Saved entries
..........

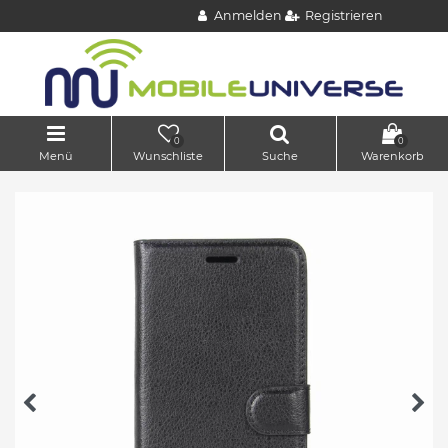
Anmelden
Registrieren
0
0
Menü
Wunschliste
Suche
Warenkorb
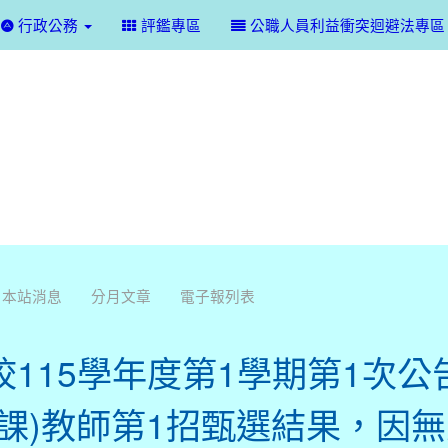
行政公務
評鑑專區
公職人員利益衝突迴避法專區
本站消息
分月文章
電子報列表
校115學年度第1學期第1次公
(課)教師第1招甄選結果，因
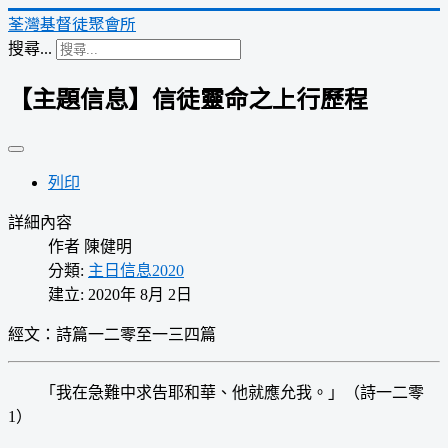
荃灣基督徒聚會所
搜尋...
【主題信息】信徒靈命之上行歷程
列印
詳細內容
作者
陳健明
分類:
主日信息2020
建立: 2020年 8月 2日
經文：詩篇一二零至一三四篇
「我在急難中求告耶和華、他就應允我。」（詩一二零
1）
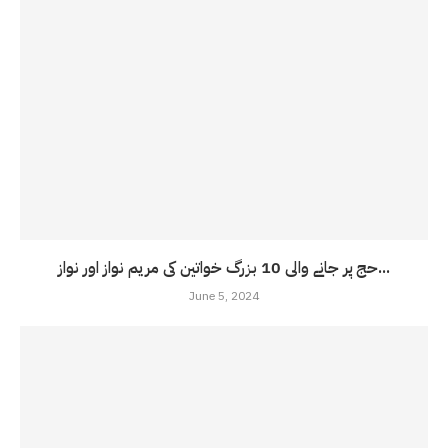
حج پر جانے والی 10 بزرگ خواتین کی مریم نواز اور نواز...
June 5, 2024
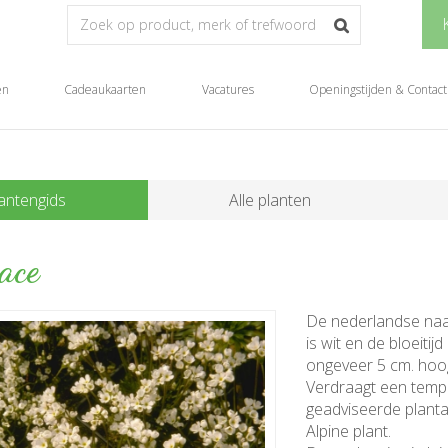
en
Cadeaukaarten
Vacatures
Openingstijden & Contact
antengids
Alle planten
ace
De nederlandse na
is wit en de bloeitij
ongeveer 5 cm. hoo
Verdraagt een temper
geadviseerde plantaf
Alpine plant.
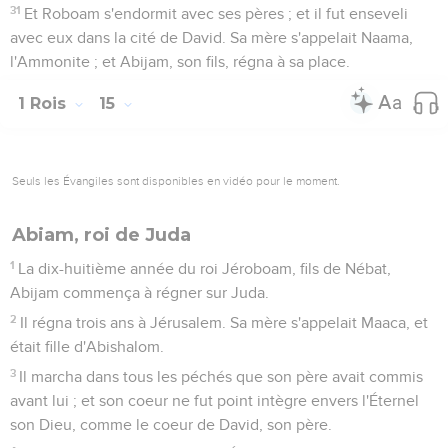
31
Et Roboam s'endormit avec ses pères ; et il fut enseveli
avec eux dans la cité de David. Sa mère s'appelait Naama,
l'Ammonite ; et Abijam, son fils, régna à sa place.
1 Rois
15
Seuls les Évangiles sont disponibles en vidéo pour le moment.
Abiam, roi de Juda
1
La dix-huitième année du roi Jéroboam, fils de Nébat,
Abijam commença à régner sur Juda.
2
Il régna trois ans à Jérusalem. Sa mère s'appelait Maaca, et
était fille d'Abishalom.
3
Il marcha dans tous les péchés que son père avait commis
avant lui ; et son coeur ne fut point intègre envers l'Éternel
son Dieu, comme le coeur de David, son père.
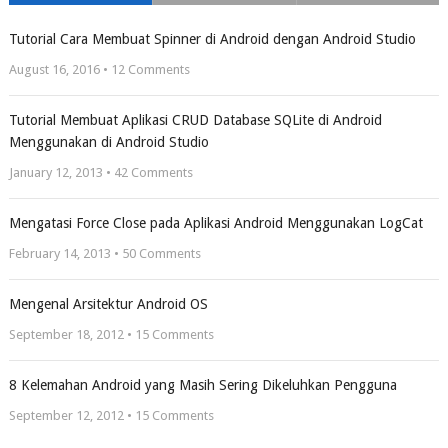
Tutorial Cara Membuat Spinner di Android dengan Android Studio
August 16, 2016 •
12
Comments
Tutorial Membuat Aplikasi CRUD Database SQLite di Android
Menggunakan di Android Studio
January 12, 2013 •
42
Comments
Mengatasi Force Close pada Aplikasi Android Menggunakan LogCat
February 14, 2013 •
50
Comments
Mengenal Arsitektur Android OS
September 18, 2012 •
15
Comments
8 Kelemahan Android yang Masih Sering Dikeluhkan Pengguna
September 12, 2012 •
15
Comments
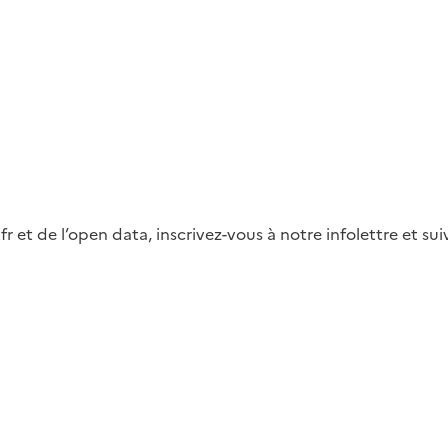
fr et de l’open data, inscrivez-vous à notre infolettre et s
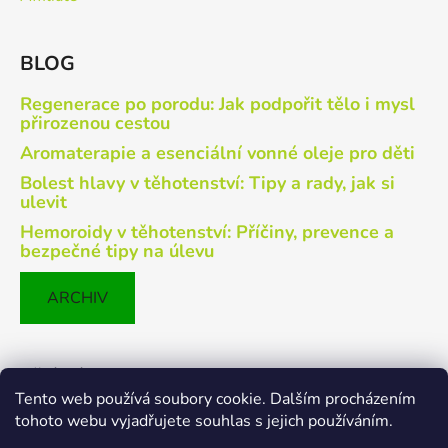
BLOG
Regenerace po porodu: Jak podpořit tělo i mysl
přirozenou cestou
Aromaterapie a esenciální vonné oleje pro děti
Bolest hlavy v těhotenství: Tipy a rady, jak si
ulevit
Hemoroidy v těhotenství: Příčiny, prevence a
bezpečné tipy na úlevu
ARCHIV
Přijímáme online platby
Tento web používá soubory cookie. Dalším procházením
tohoto webu vyjadřujete souhlas s jejich používáním.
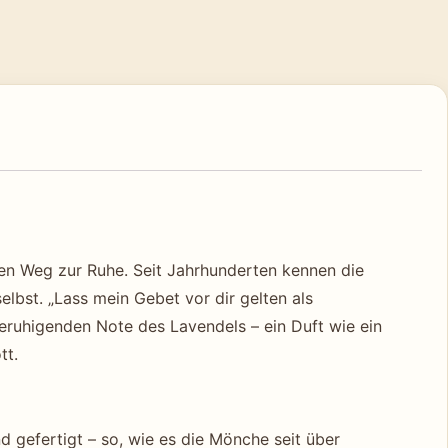
en Weg zur Ruhe. Seit Jahrhunderten kennen die
bst. „Lass mein Gebet vor dir gelten als
beruhigenden Note des Lavendels – ein Duft wie ein
tt.
 gefertigt – so, wie es die Mönche seit über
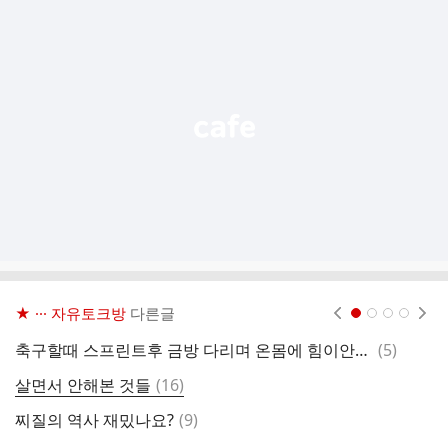
추
가
기
능
열
기
★ ··· 자유토크방
다른글
현재페이지 1
2
3
4
댓
축구할때 스프린트후 금방 다리며 온몸에 힘이안들어기서 다음동작을 못하겠는데 이겅 해결하려면 어떤운동을 위주로 하는게 좋을까요?
(
5
)
김
글
댓
살면서 안해본 것들
(
16
)
영
글
댓
찌질의 역사 재밌나요?
(
9
)
글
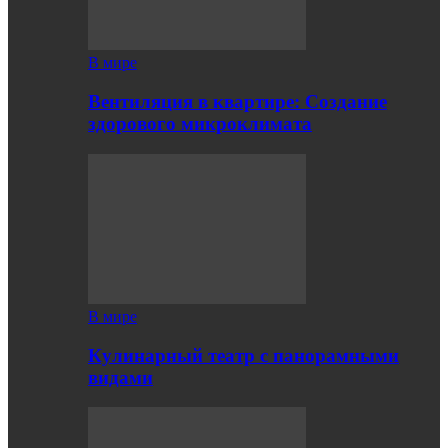
В мире
Вентиляция в квартире: Создание
здорового микроклимата
В мире
Кулинарный театр с панорамными
видами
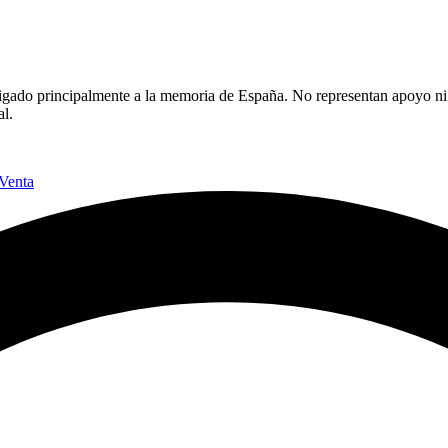
l, ligado principalmente a la memoria de España. No representan apoyo n
al.
Venta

..........

The response consists of the data above printed line for line, with no pictures.

Anmelden
Registrieren
0
0
Menü
Wunschliste
Suche
Warenkorb
行政公務
評鑑專區
公職人員利益衝突迴避法專區
本站消息
分月文章
電子報列表
校115學年度第1學期第1次公
(課)教師第1招甄選結果，因
荃灣基督徒聚會所
搜尋...
【主題信息】信徒靈命之上行歷程
列印
詳細內容
作者
陳健明
分類:
主日信息2020
建立: 2020年 8月 2日
經文：詩篇一二零至一三四篇
「我在急難中求告耶和華、他就應允我。」（詩一二零
1）
حج پر جانے والی 10 بزرگ خواتین کی مریم نواز اور نواز...
June 5, 2024
en
Cadeaukaarten
Vacatures
Openingstijden & Contact
antengids
Alle planten
ace
De nederlandse na
is wit en de bloeitij
ongeveer 5 cm. hoo
Verdraagt een temper
geadviseerde plantaf
Alpine plant.
31
Et Roboam s'endormit avec ses pères ; et il fut enseveli
avec eux dans la cité de David. Sa mère s'appelait Naama,
l'Ammonite ; et Abijam, son fils, régna à sa place.
1 Rois
15
Seuls les Évangiles sont disponibles en vidéo pour le moment.
Abiam, roi de Juda
1
La dix-huitième année du roi Jéroboam, fils de Nébat,
Abijam commença à régner sur Juda.
2
Il régna trois ans à Jérusalem. Sa mère s'appelait Maaca, et
était fille d'Abishalom.
3
Il marcha dans tous les péchés que son père avait commis
avant lui ; et son coeur ne fut point intègre envers l'Éternel
son Dieu, comme le coeur de David, son père.
Tutorial Cara Membuat Spinner di Android dengan Android Studio
August 16, 2016 •
12
Comments
Tutorial Membuat Aplikasi CRUD Database SQLite di Android
Menggunakan di Android Studio
January 12, 2013 •
42
Comments
Mengatasi Force Close pada Aplikasi Android Menggunakan LogCat
February 14, 2013 •
50
Comments
Mengenal Arsitektur Android OS
September 18, 2012 •
15
Comments
8 Kelemahan Android yang Masih Sering Dikeluhkan Pengguna
September 12, 2012 •
15
Comments
fr et de l’open data, inscrivez-vous à notre infolettre et s
BLOG
Regenerace po porodu: Jak podpořit tělo i mysl
přirozenou cestou
Aromaterapie a esenciální vonné oleje pro děti
Bolest hlavy v těhotenství: Tipy a rady, jak si
ulevit
Hemoroidy v těhotenství: Příčiny, prevence a
bezpečné tipy na úlevu
ARCHIV
Přijímáme online platby
Tento web používá soubory cookie. Dalším procházením
tohoto webu vyjadřujete souhlas s jejich používáním.
en Weg zur Ruhe. Seit Jahrhunderten kennen die
bst. „Lass mein Gebet vor dir gelten als
beruhigenden Note des Lavendels – ein Duft wie ein
tt.
 gefertigt – so, wie es die Mönche seit über
추
가
기
능
열
기
★ ··· 자유토크방
다른글
현재페이지 1
2
3
4
댓
축구할때 스프린트후 금방 다리며 온몸에 힘이안들어기서 다음동작을 못하겠는데 이겅 해결하려면 어떤운동을 위주로 하는게 좋을까요?
(
5
)
김
글
댓
살면서 안해본 것들
(
16
)
영
글
댓
찌질의 역사 재밌나요?
(
9
)
글
В мире
Вентиляция в квартире: Создание
здорового микроклимата
В мире
Кулинарный театр с панорамными
видами
l, ligado principalmente a la memoria de España. No representan apoyo n
al.
Venta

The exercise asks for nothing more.